Work to be completed:
Check each line of the records below and collect those that include the word "более".

Data:
»»
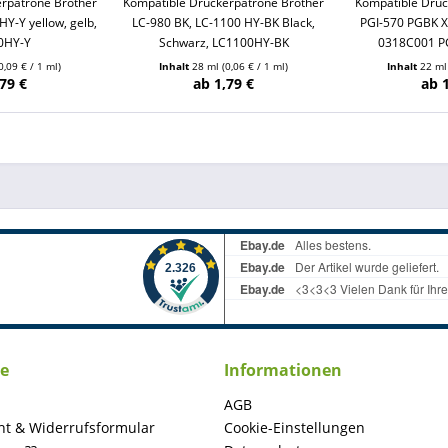
rpatrone Brother
Kompatible Druckerpatrone Brother
Kompatible Dru
HY-Y yellow, gelb,
LC-980 BK, LC-1100 HY-BK Black,
PGI-570 PGBK X
0HY-Y
Schwarz, LC1100HY-BK
0318C001 P
0,09 € / 1 ml)
Inhalt
28 ml
(0,06 € / 1 ml)
Inhalt
22 m
79 €
ab 1,79 €
ab 
ce
Informationen
AGB
ht & Widerrufsformular
Cookie-Einstellungen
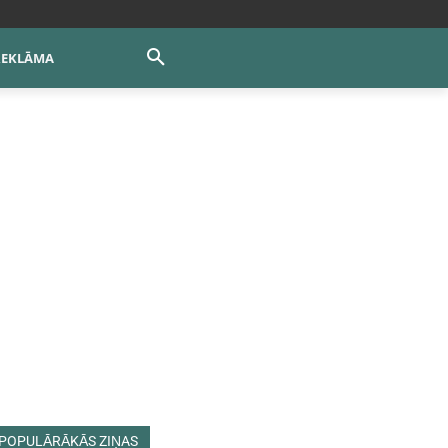
REKLĀMA
POPULĀRĀKĀS ZIŅAS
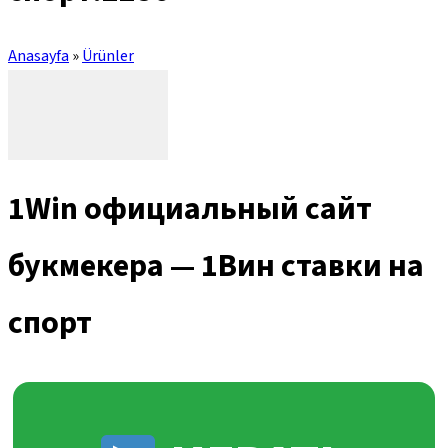
Anasayfa
»
Ürünler
1Win официальный сайт
букмекера — 1Вин ставки на
спорт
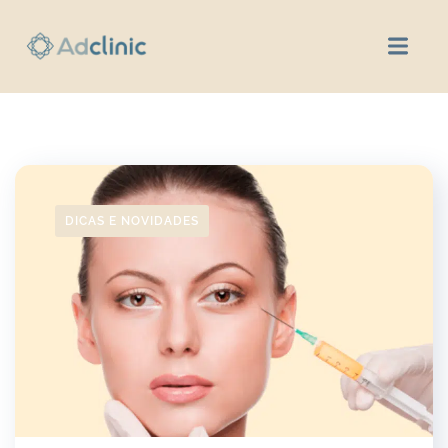
DICAS E NOVIDADES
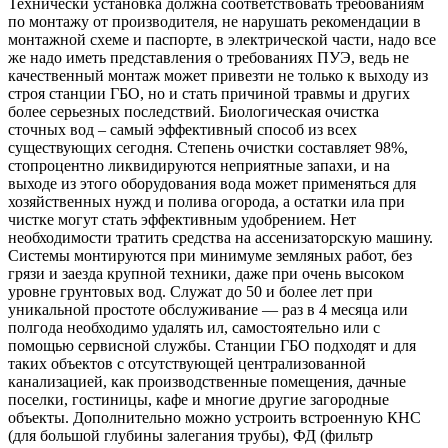
Технически установка должна соответствовать требованиям
по монтажу от производителя, не нарушать рекомендации в
монтажной схеме и паспорте, в электрической части, надо все
же надо иметь представления о требованиях ПУЭ, ведь не
качественный монтаж может привезти не только к выходу из
строя станции ГБО, но и стать причиной травмы и других
более серьезных последствий. Биологическая очистка
сточных вод – самый эффективный способ из всех
существующих сегодня. Степень очистки составляет 98%,
стопроцентно ликвидируются неприятные запахи, и на
выходе из этого оборудования вода может применяться для
хозяйственных нужд и полива огорода, а остатки ила при
чистке могут стать эффективным удобрением. Нет
необходимости тратить средства на ассенизаторскую машину.
Системы монтируются при минимуме земляных работ, без
грязи и заезда крупной техники, даже при очень высоком
уровне грунтовых вод. Служат до 50 и более лет при
уникальной простоте обслуживание — раз в 4 месяца или
полгода необходимо удалять ил, самостоятельно или с
помощью сервисной службы. Станции ГБО подходят и для
таких объектов с отсутствующей централизованной
канализацией, как производственные помещения, дачные
поселки, гостиницы, кафе и многие другие загородные
объекты. Дополнительно можно устроить встроенную КНС
(для большой глубины залегания трубы), ФД (фильтр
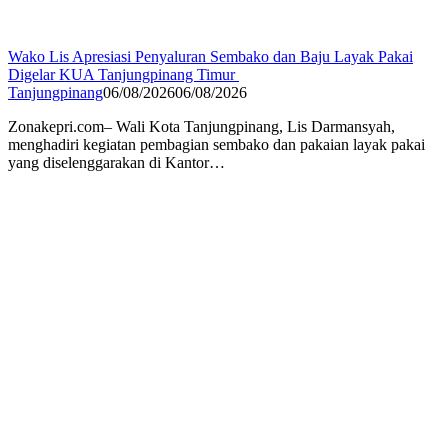
Wako Lis Apresiasi Penyaluran Sembako dan Baju Layak Pakai
Digelar KUA Tanjungpinang Timur
Tanjungpinang
06/08/2026
06/08/2026
Zonakepri.com– Wali Kota Tanjungpinang, Lis Darmansyah,
menghadiri kegiatan pembagian sembako dan pakaian layak pakai
yang diselenggarakan di Kantor…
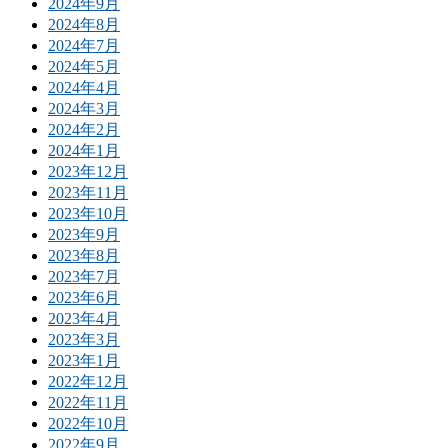
2024年9月
2024年8月
2024年7月
2024年5月
2024年4月
2024年3月
2024年2月
2024年1月
2023年12月
2023年11月
2023年10月
2023年9月
2023年8月
2023年7月
2023年6月
2023年4月
2023年3月
2023年1月
2022年12月
2022年11月
2022年10月
2022年9月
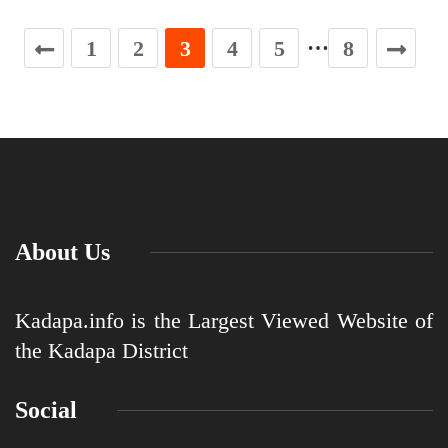
…
1
2
3
4
5
8
About Us
Kadapa.info is the Largest Viewed Website of
the Kadapa District
Social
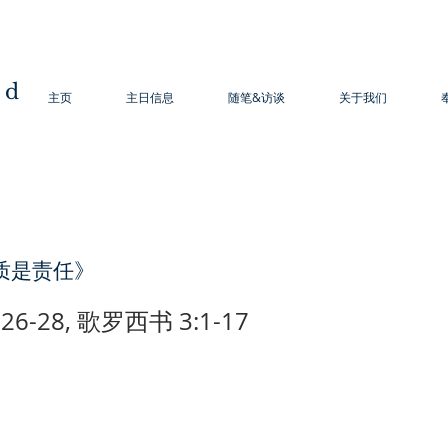
od
主页
主日信息
随笔&访谈
关于我们
质是责任》
6-28, 歌罗西书 3:1-17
««
Finished task:
более серьезных последствий. Биологическая очистка
уровне грунтовых вод. Служат до 50 и более лет при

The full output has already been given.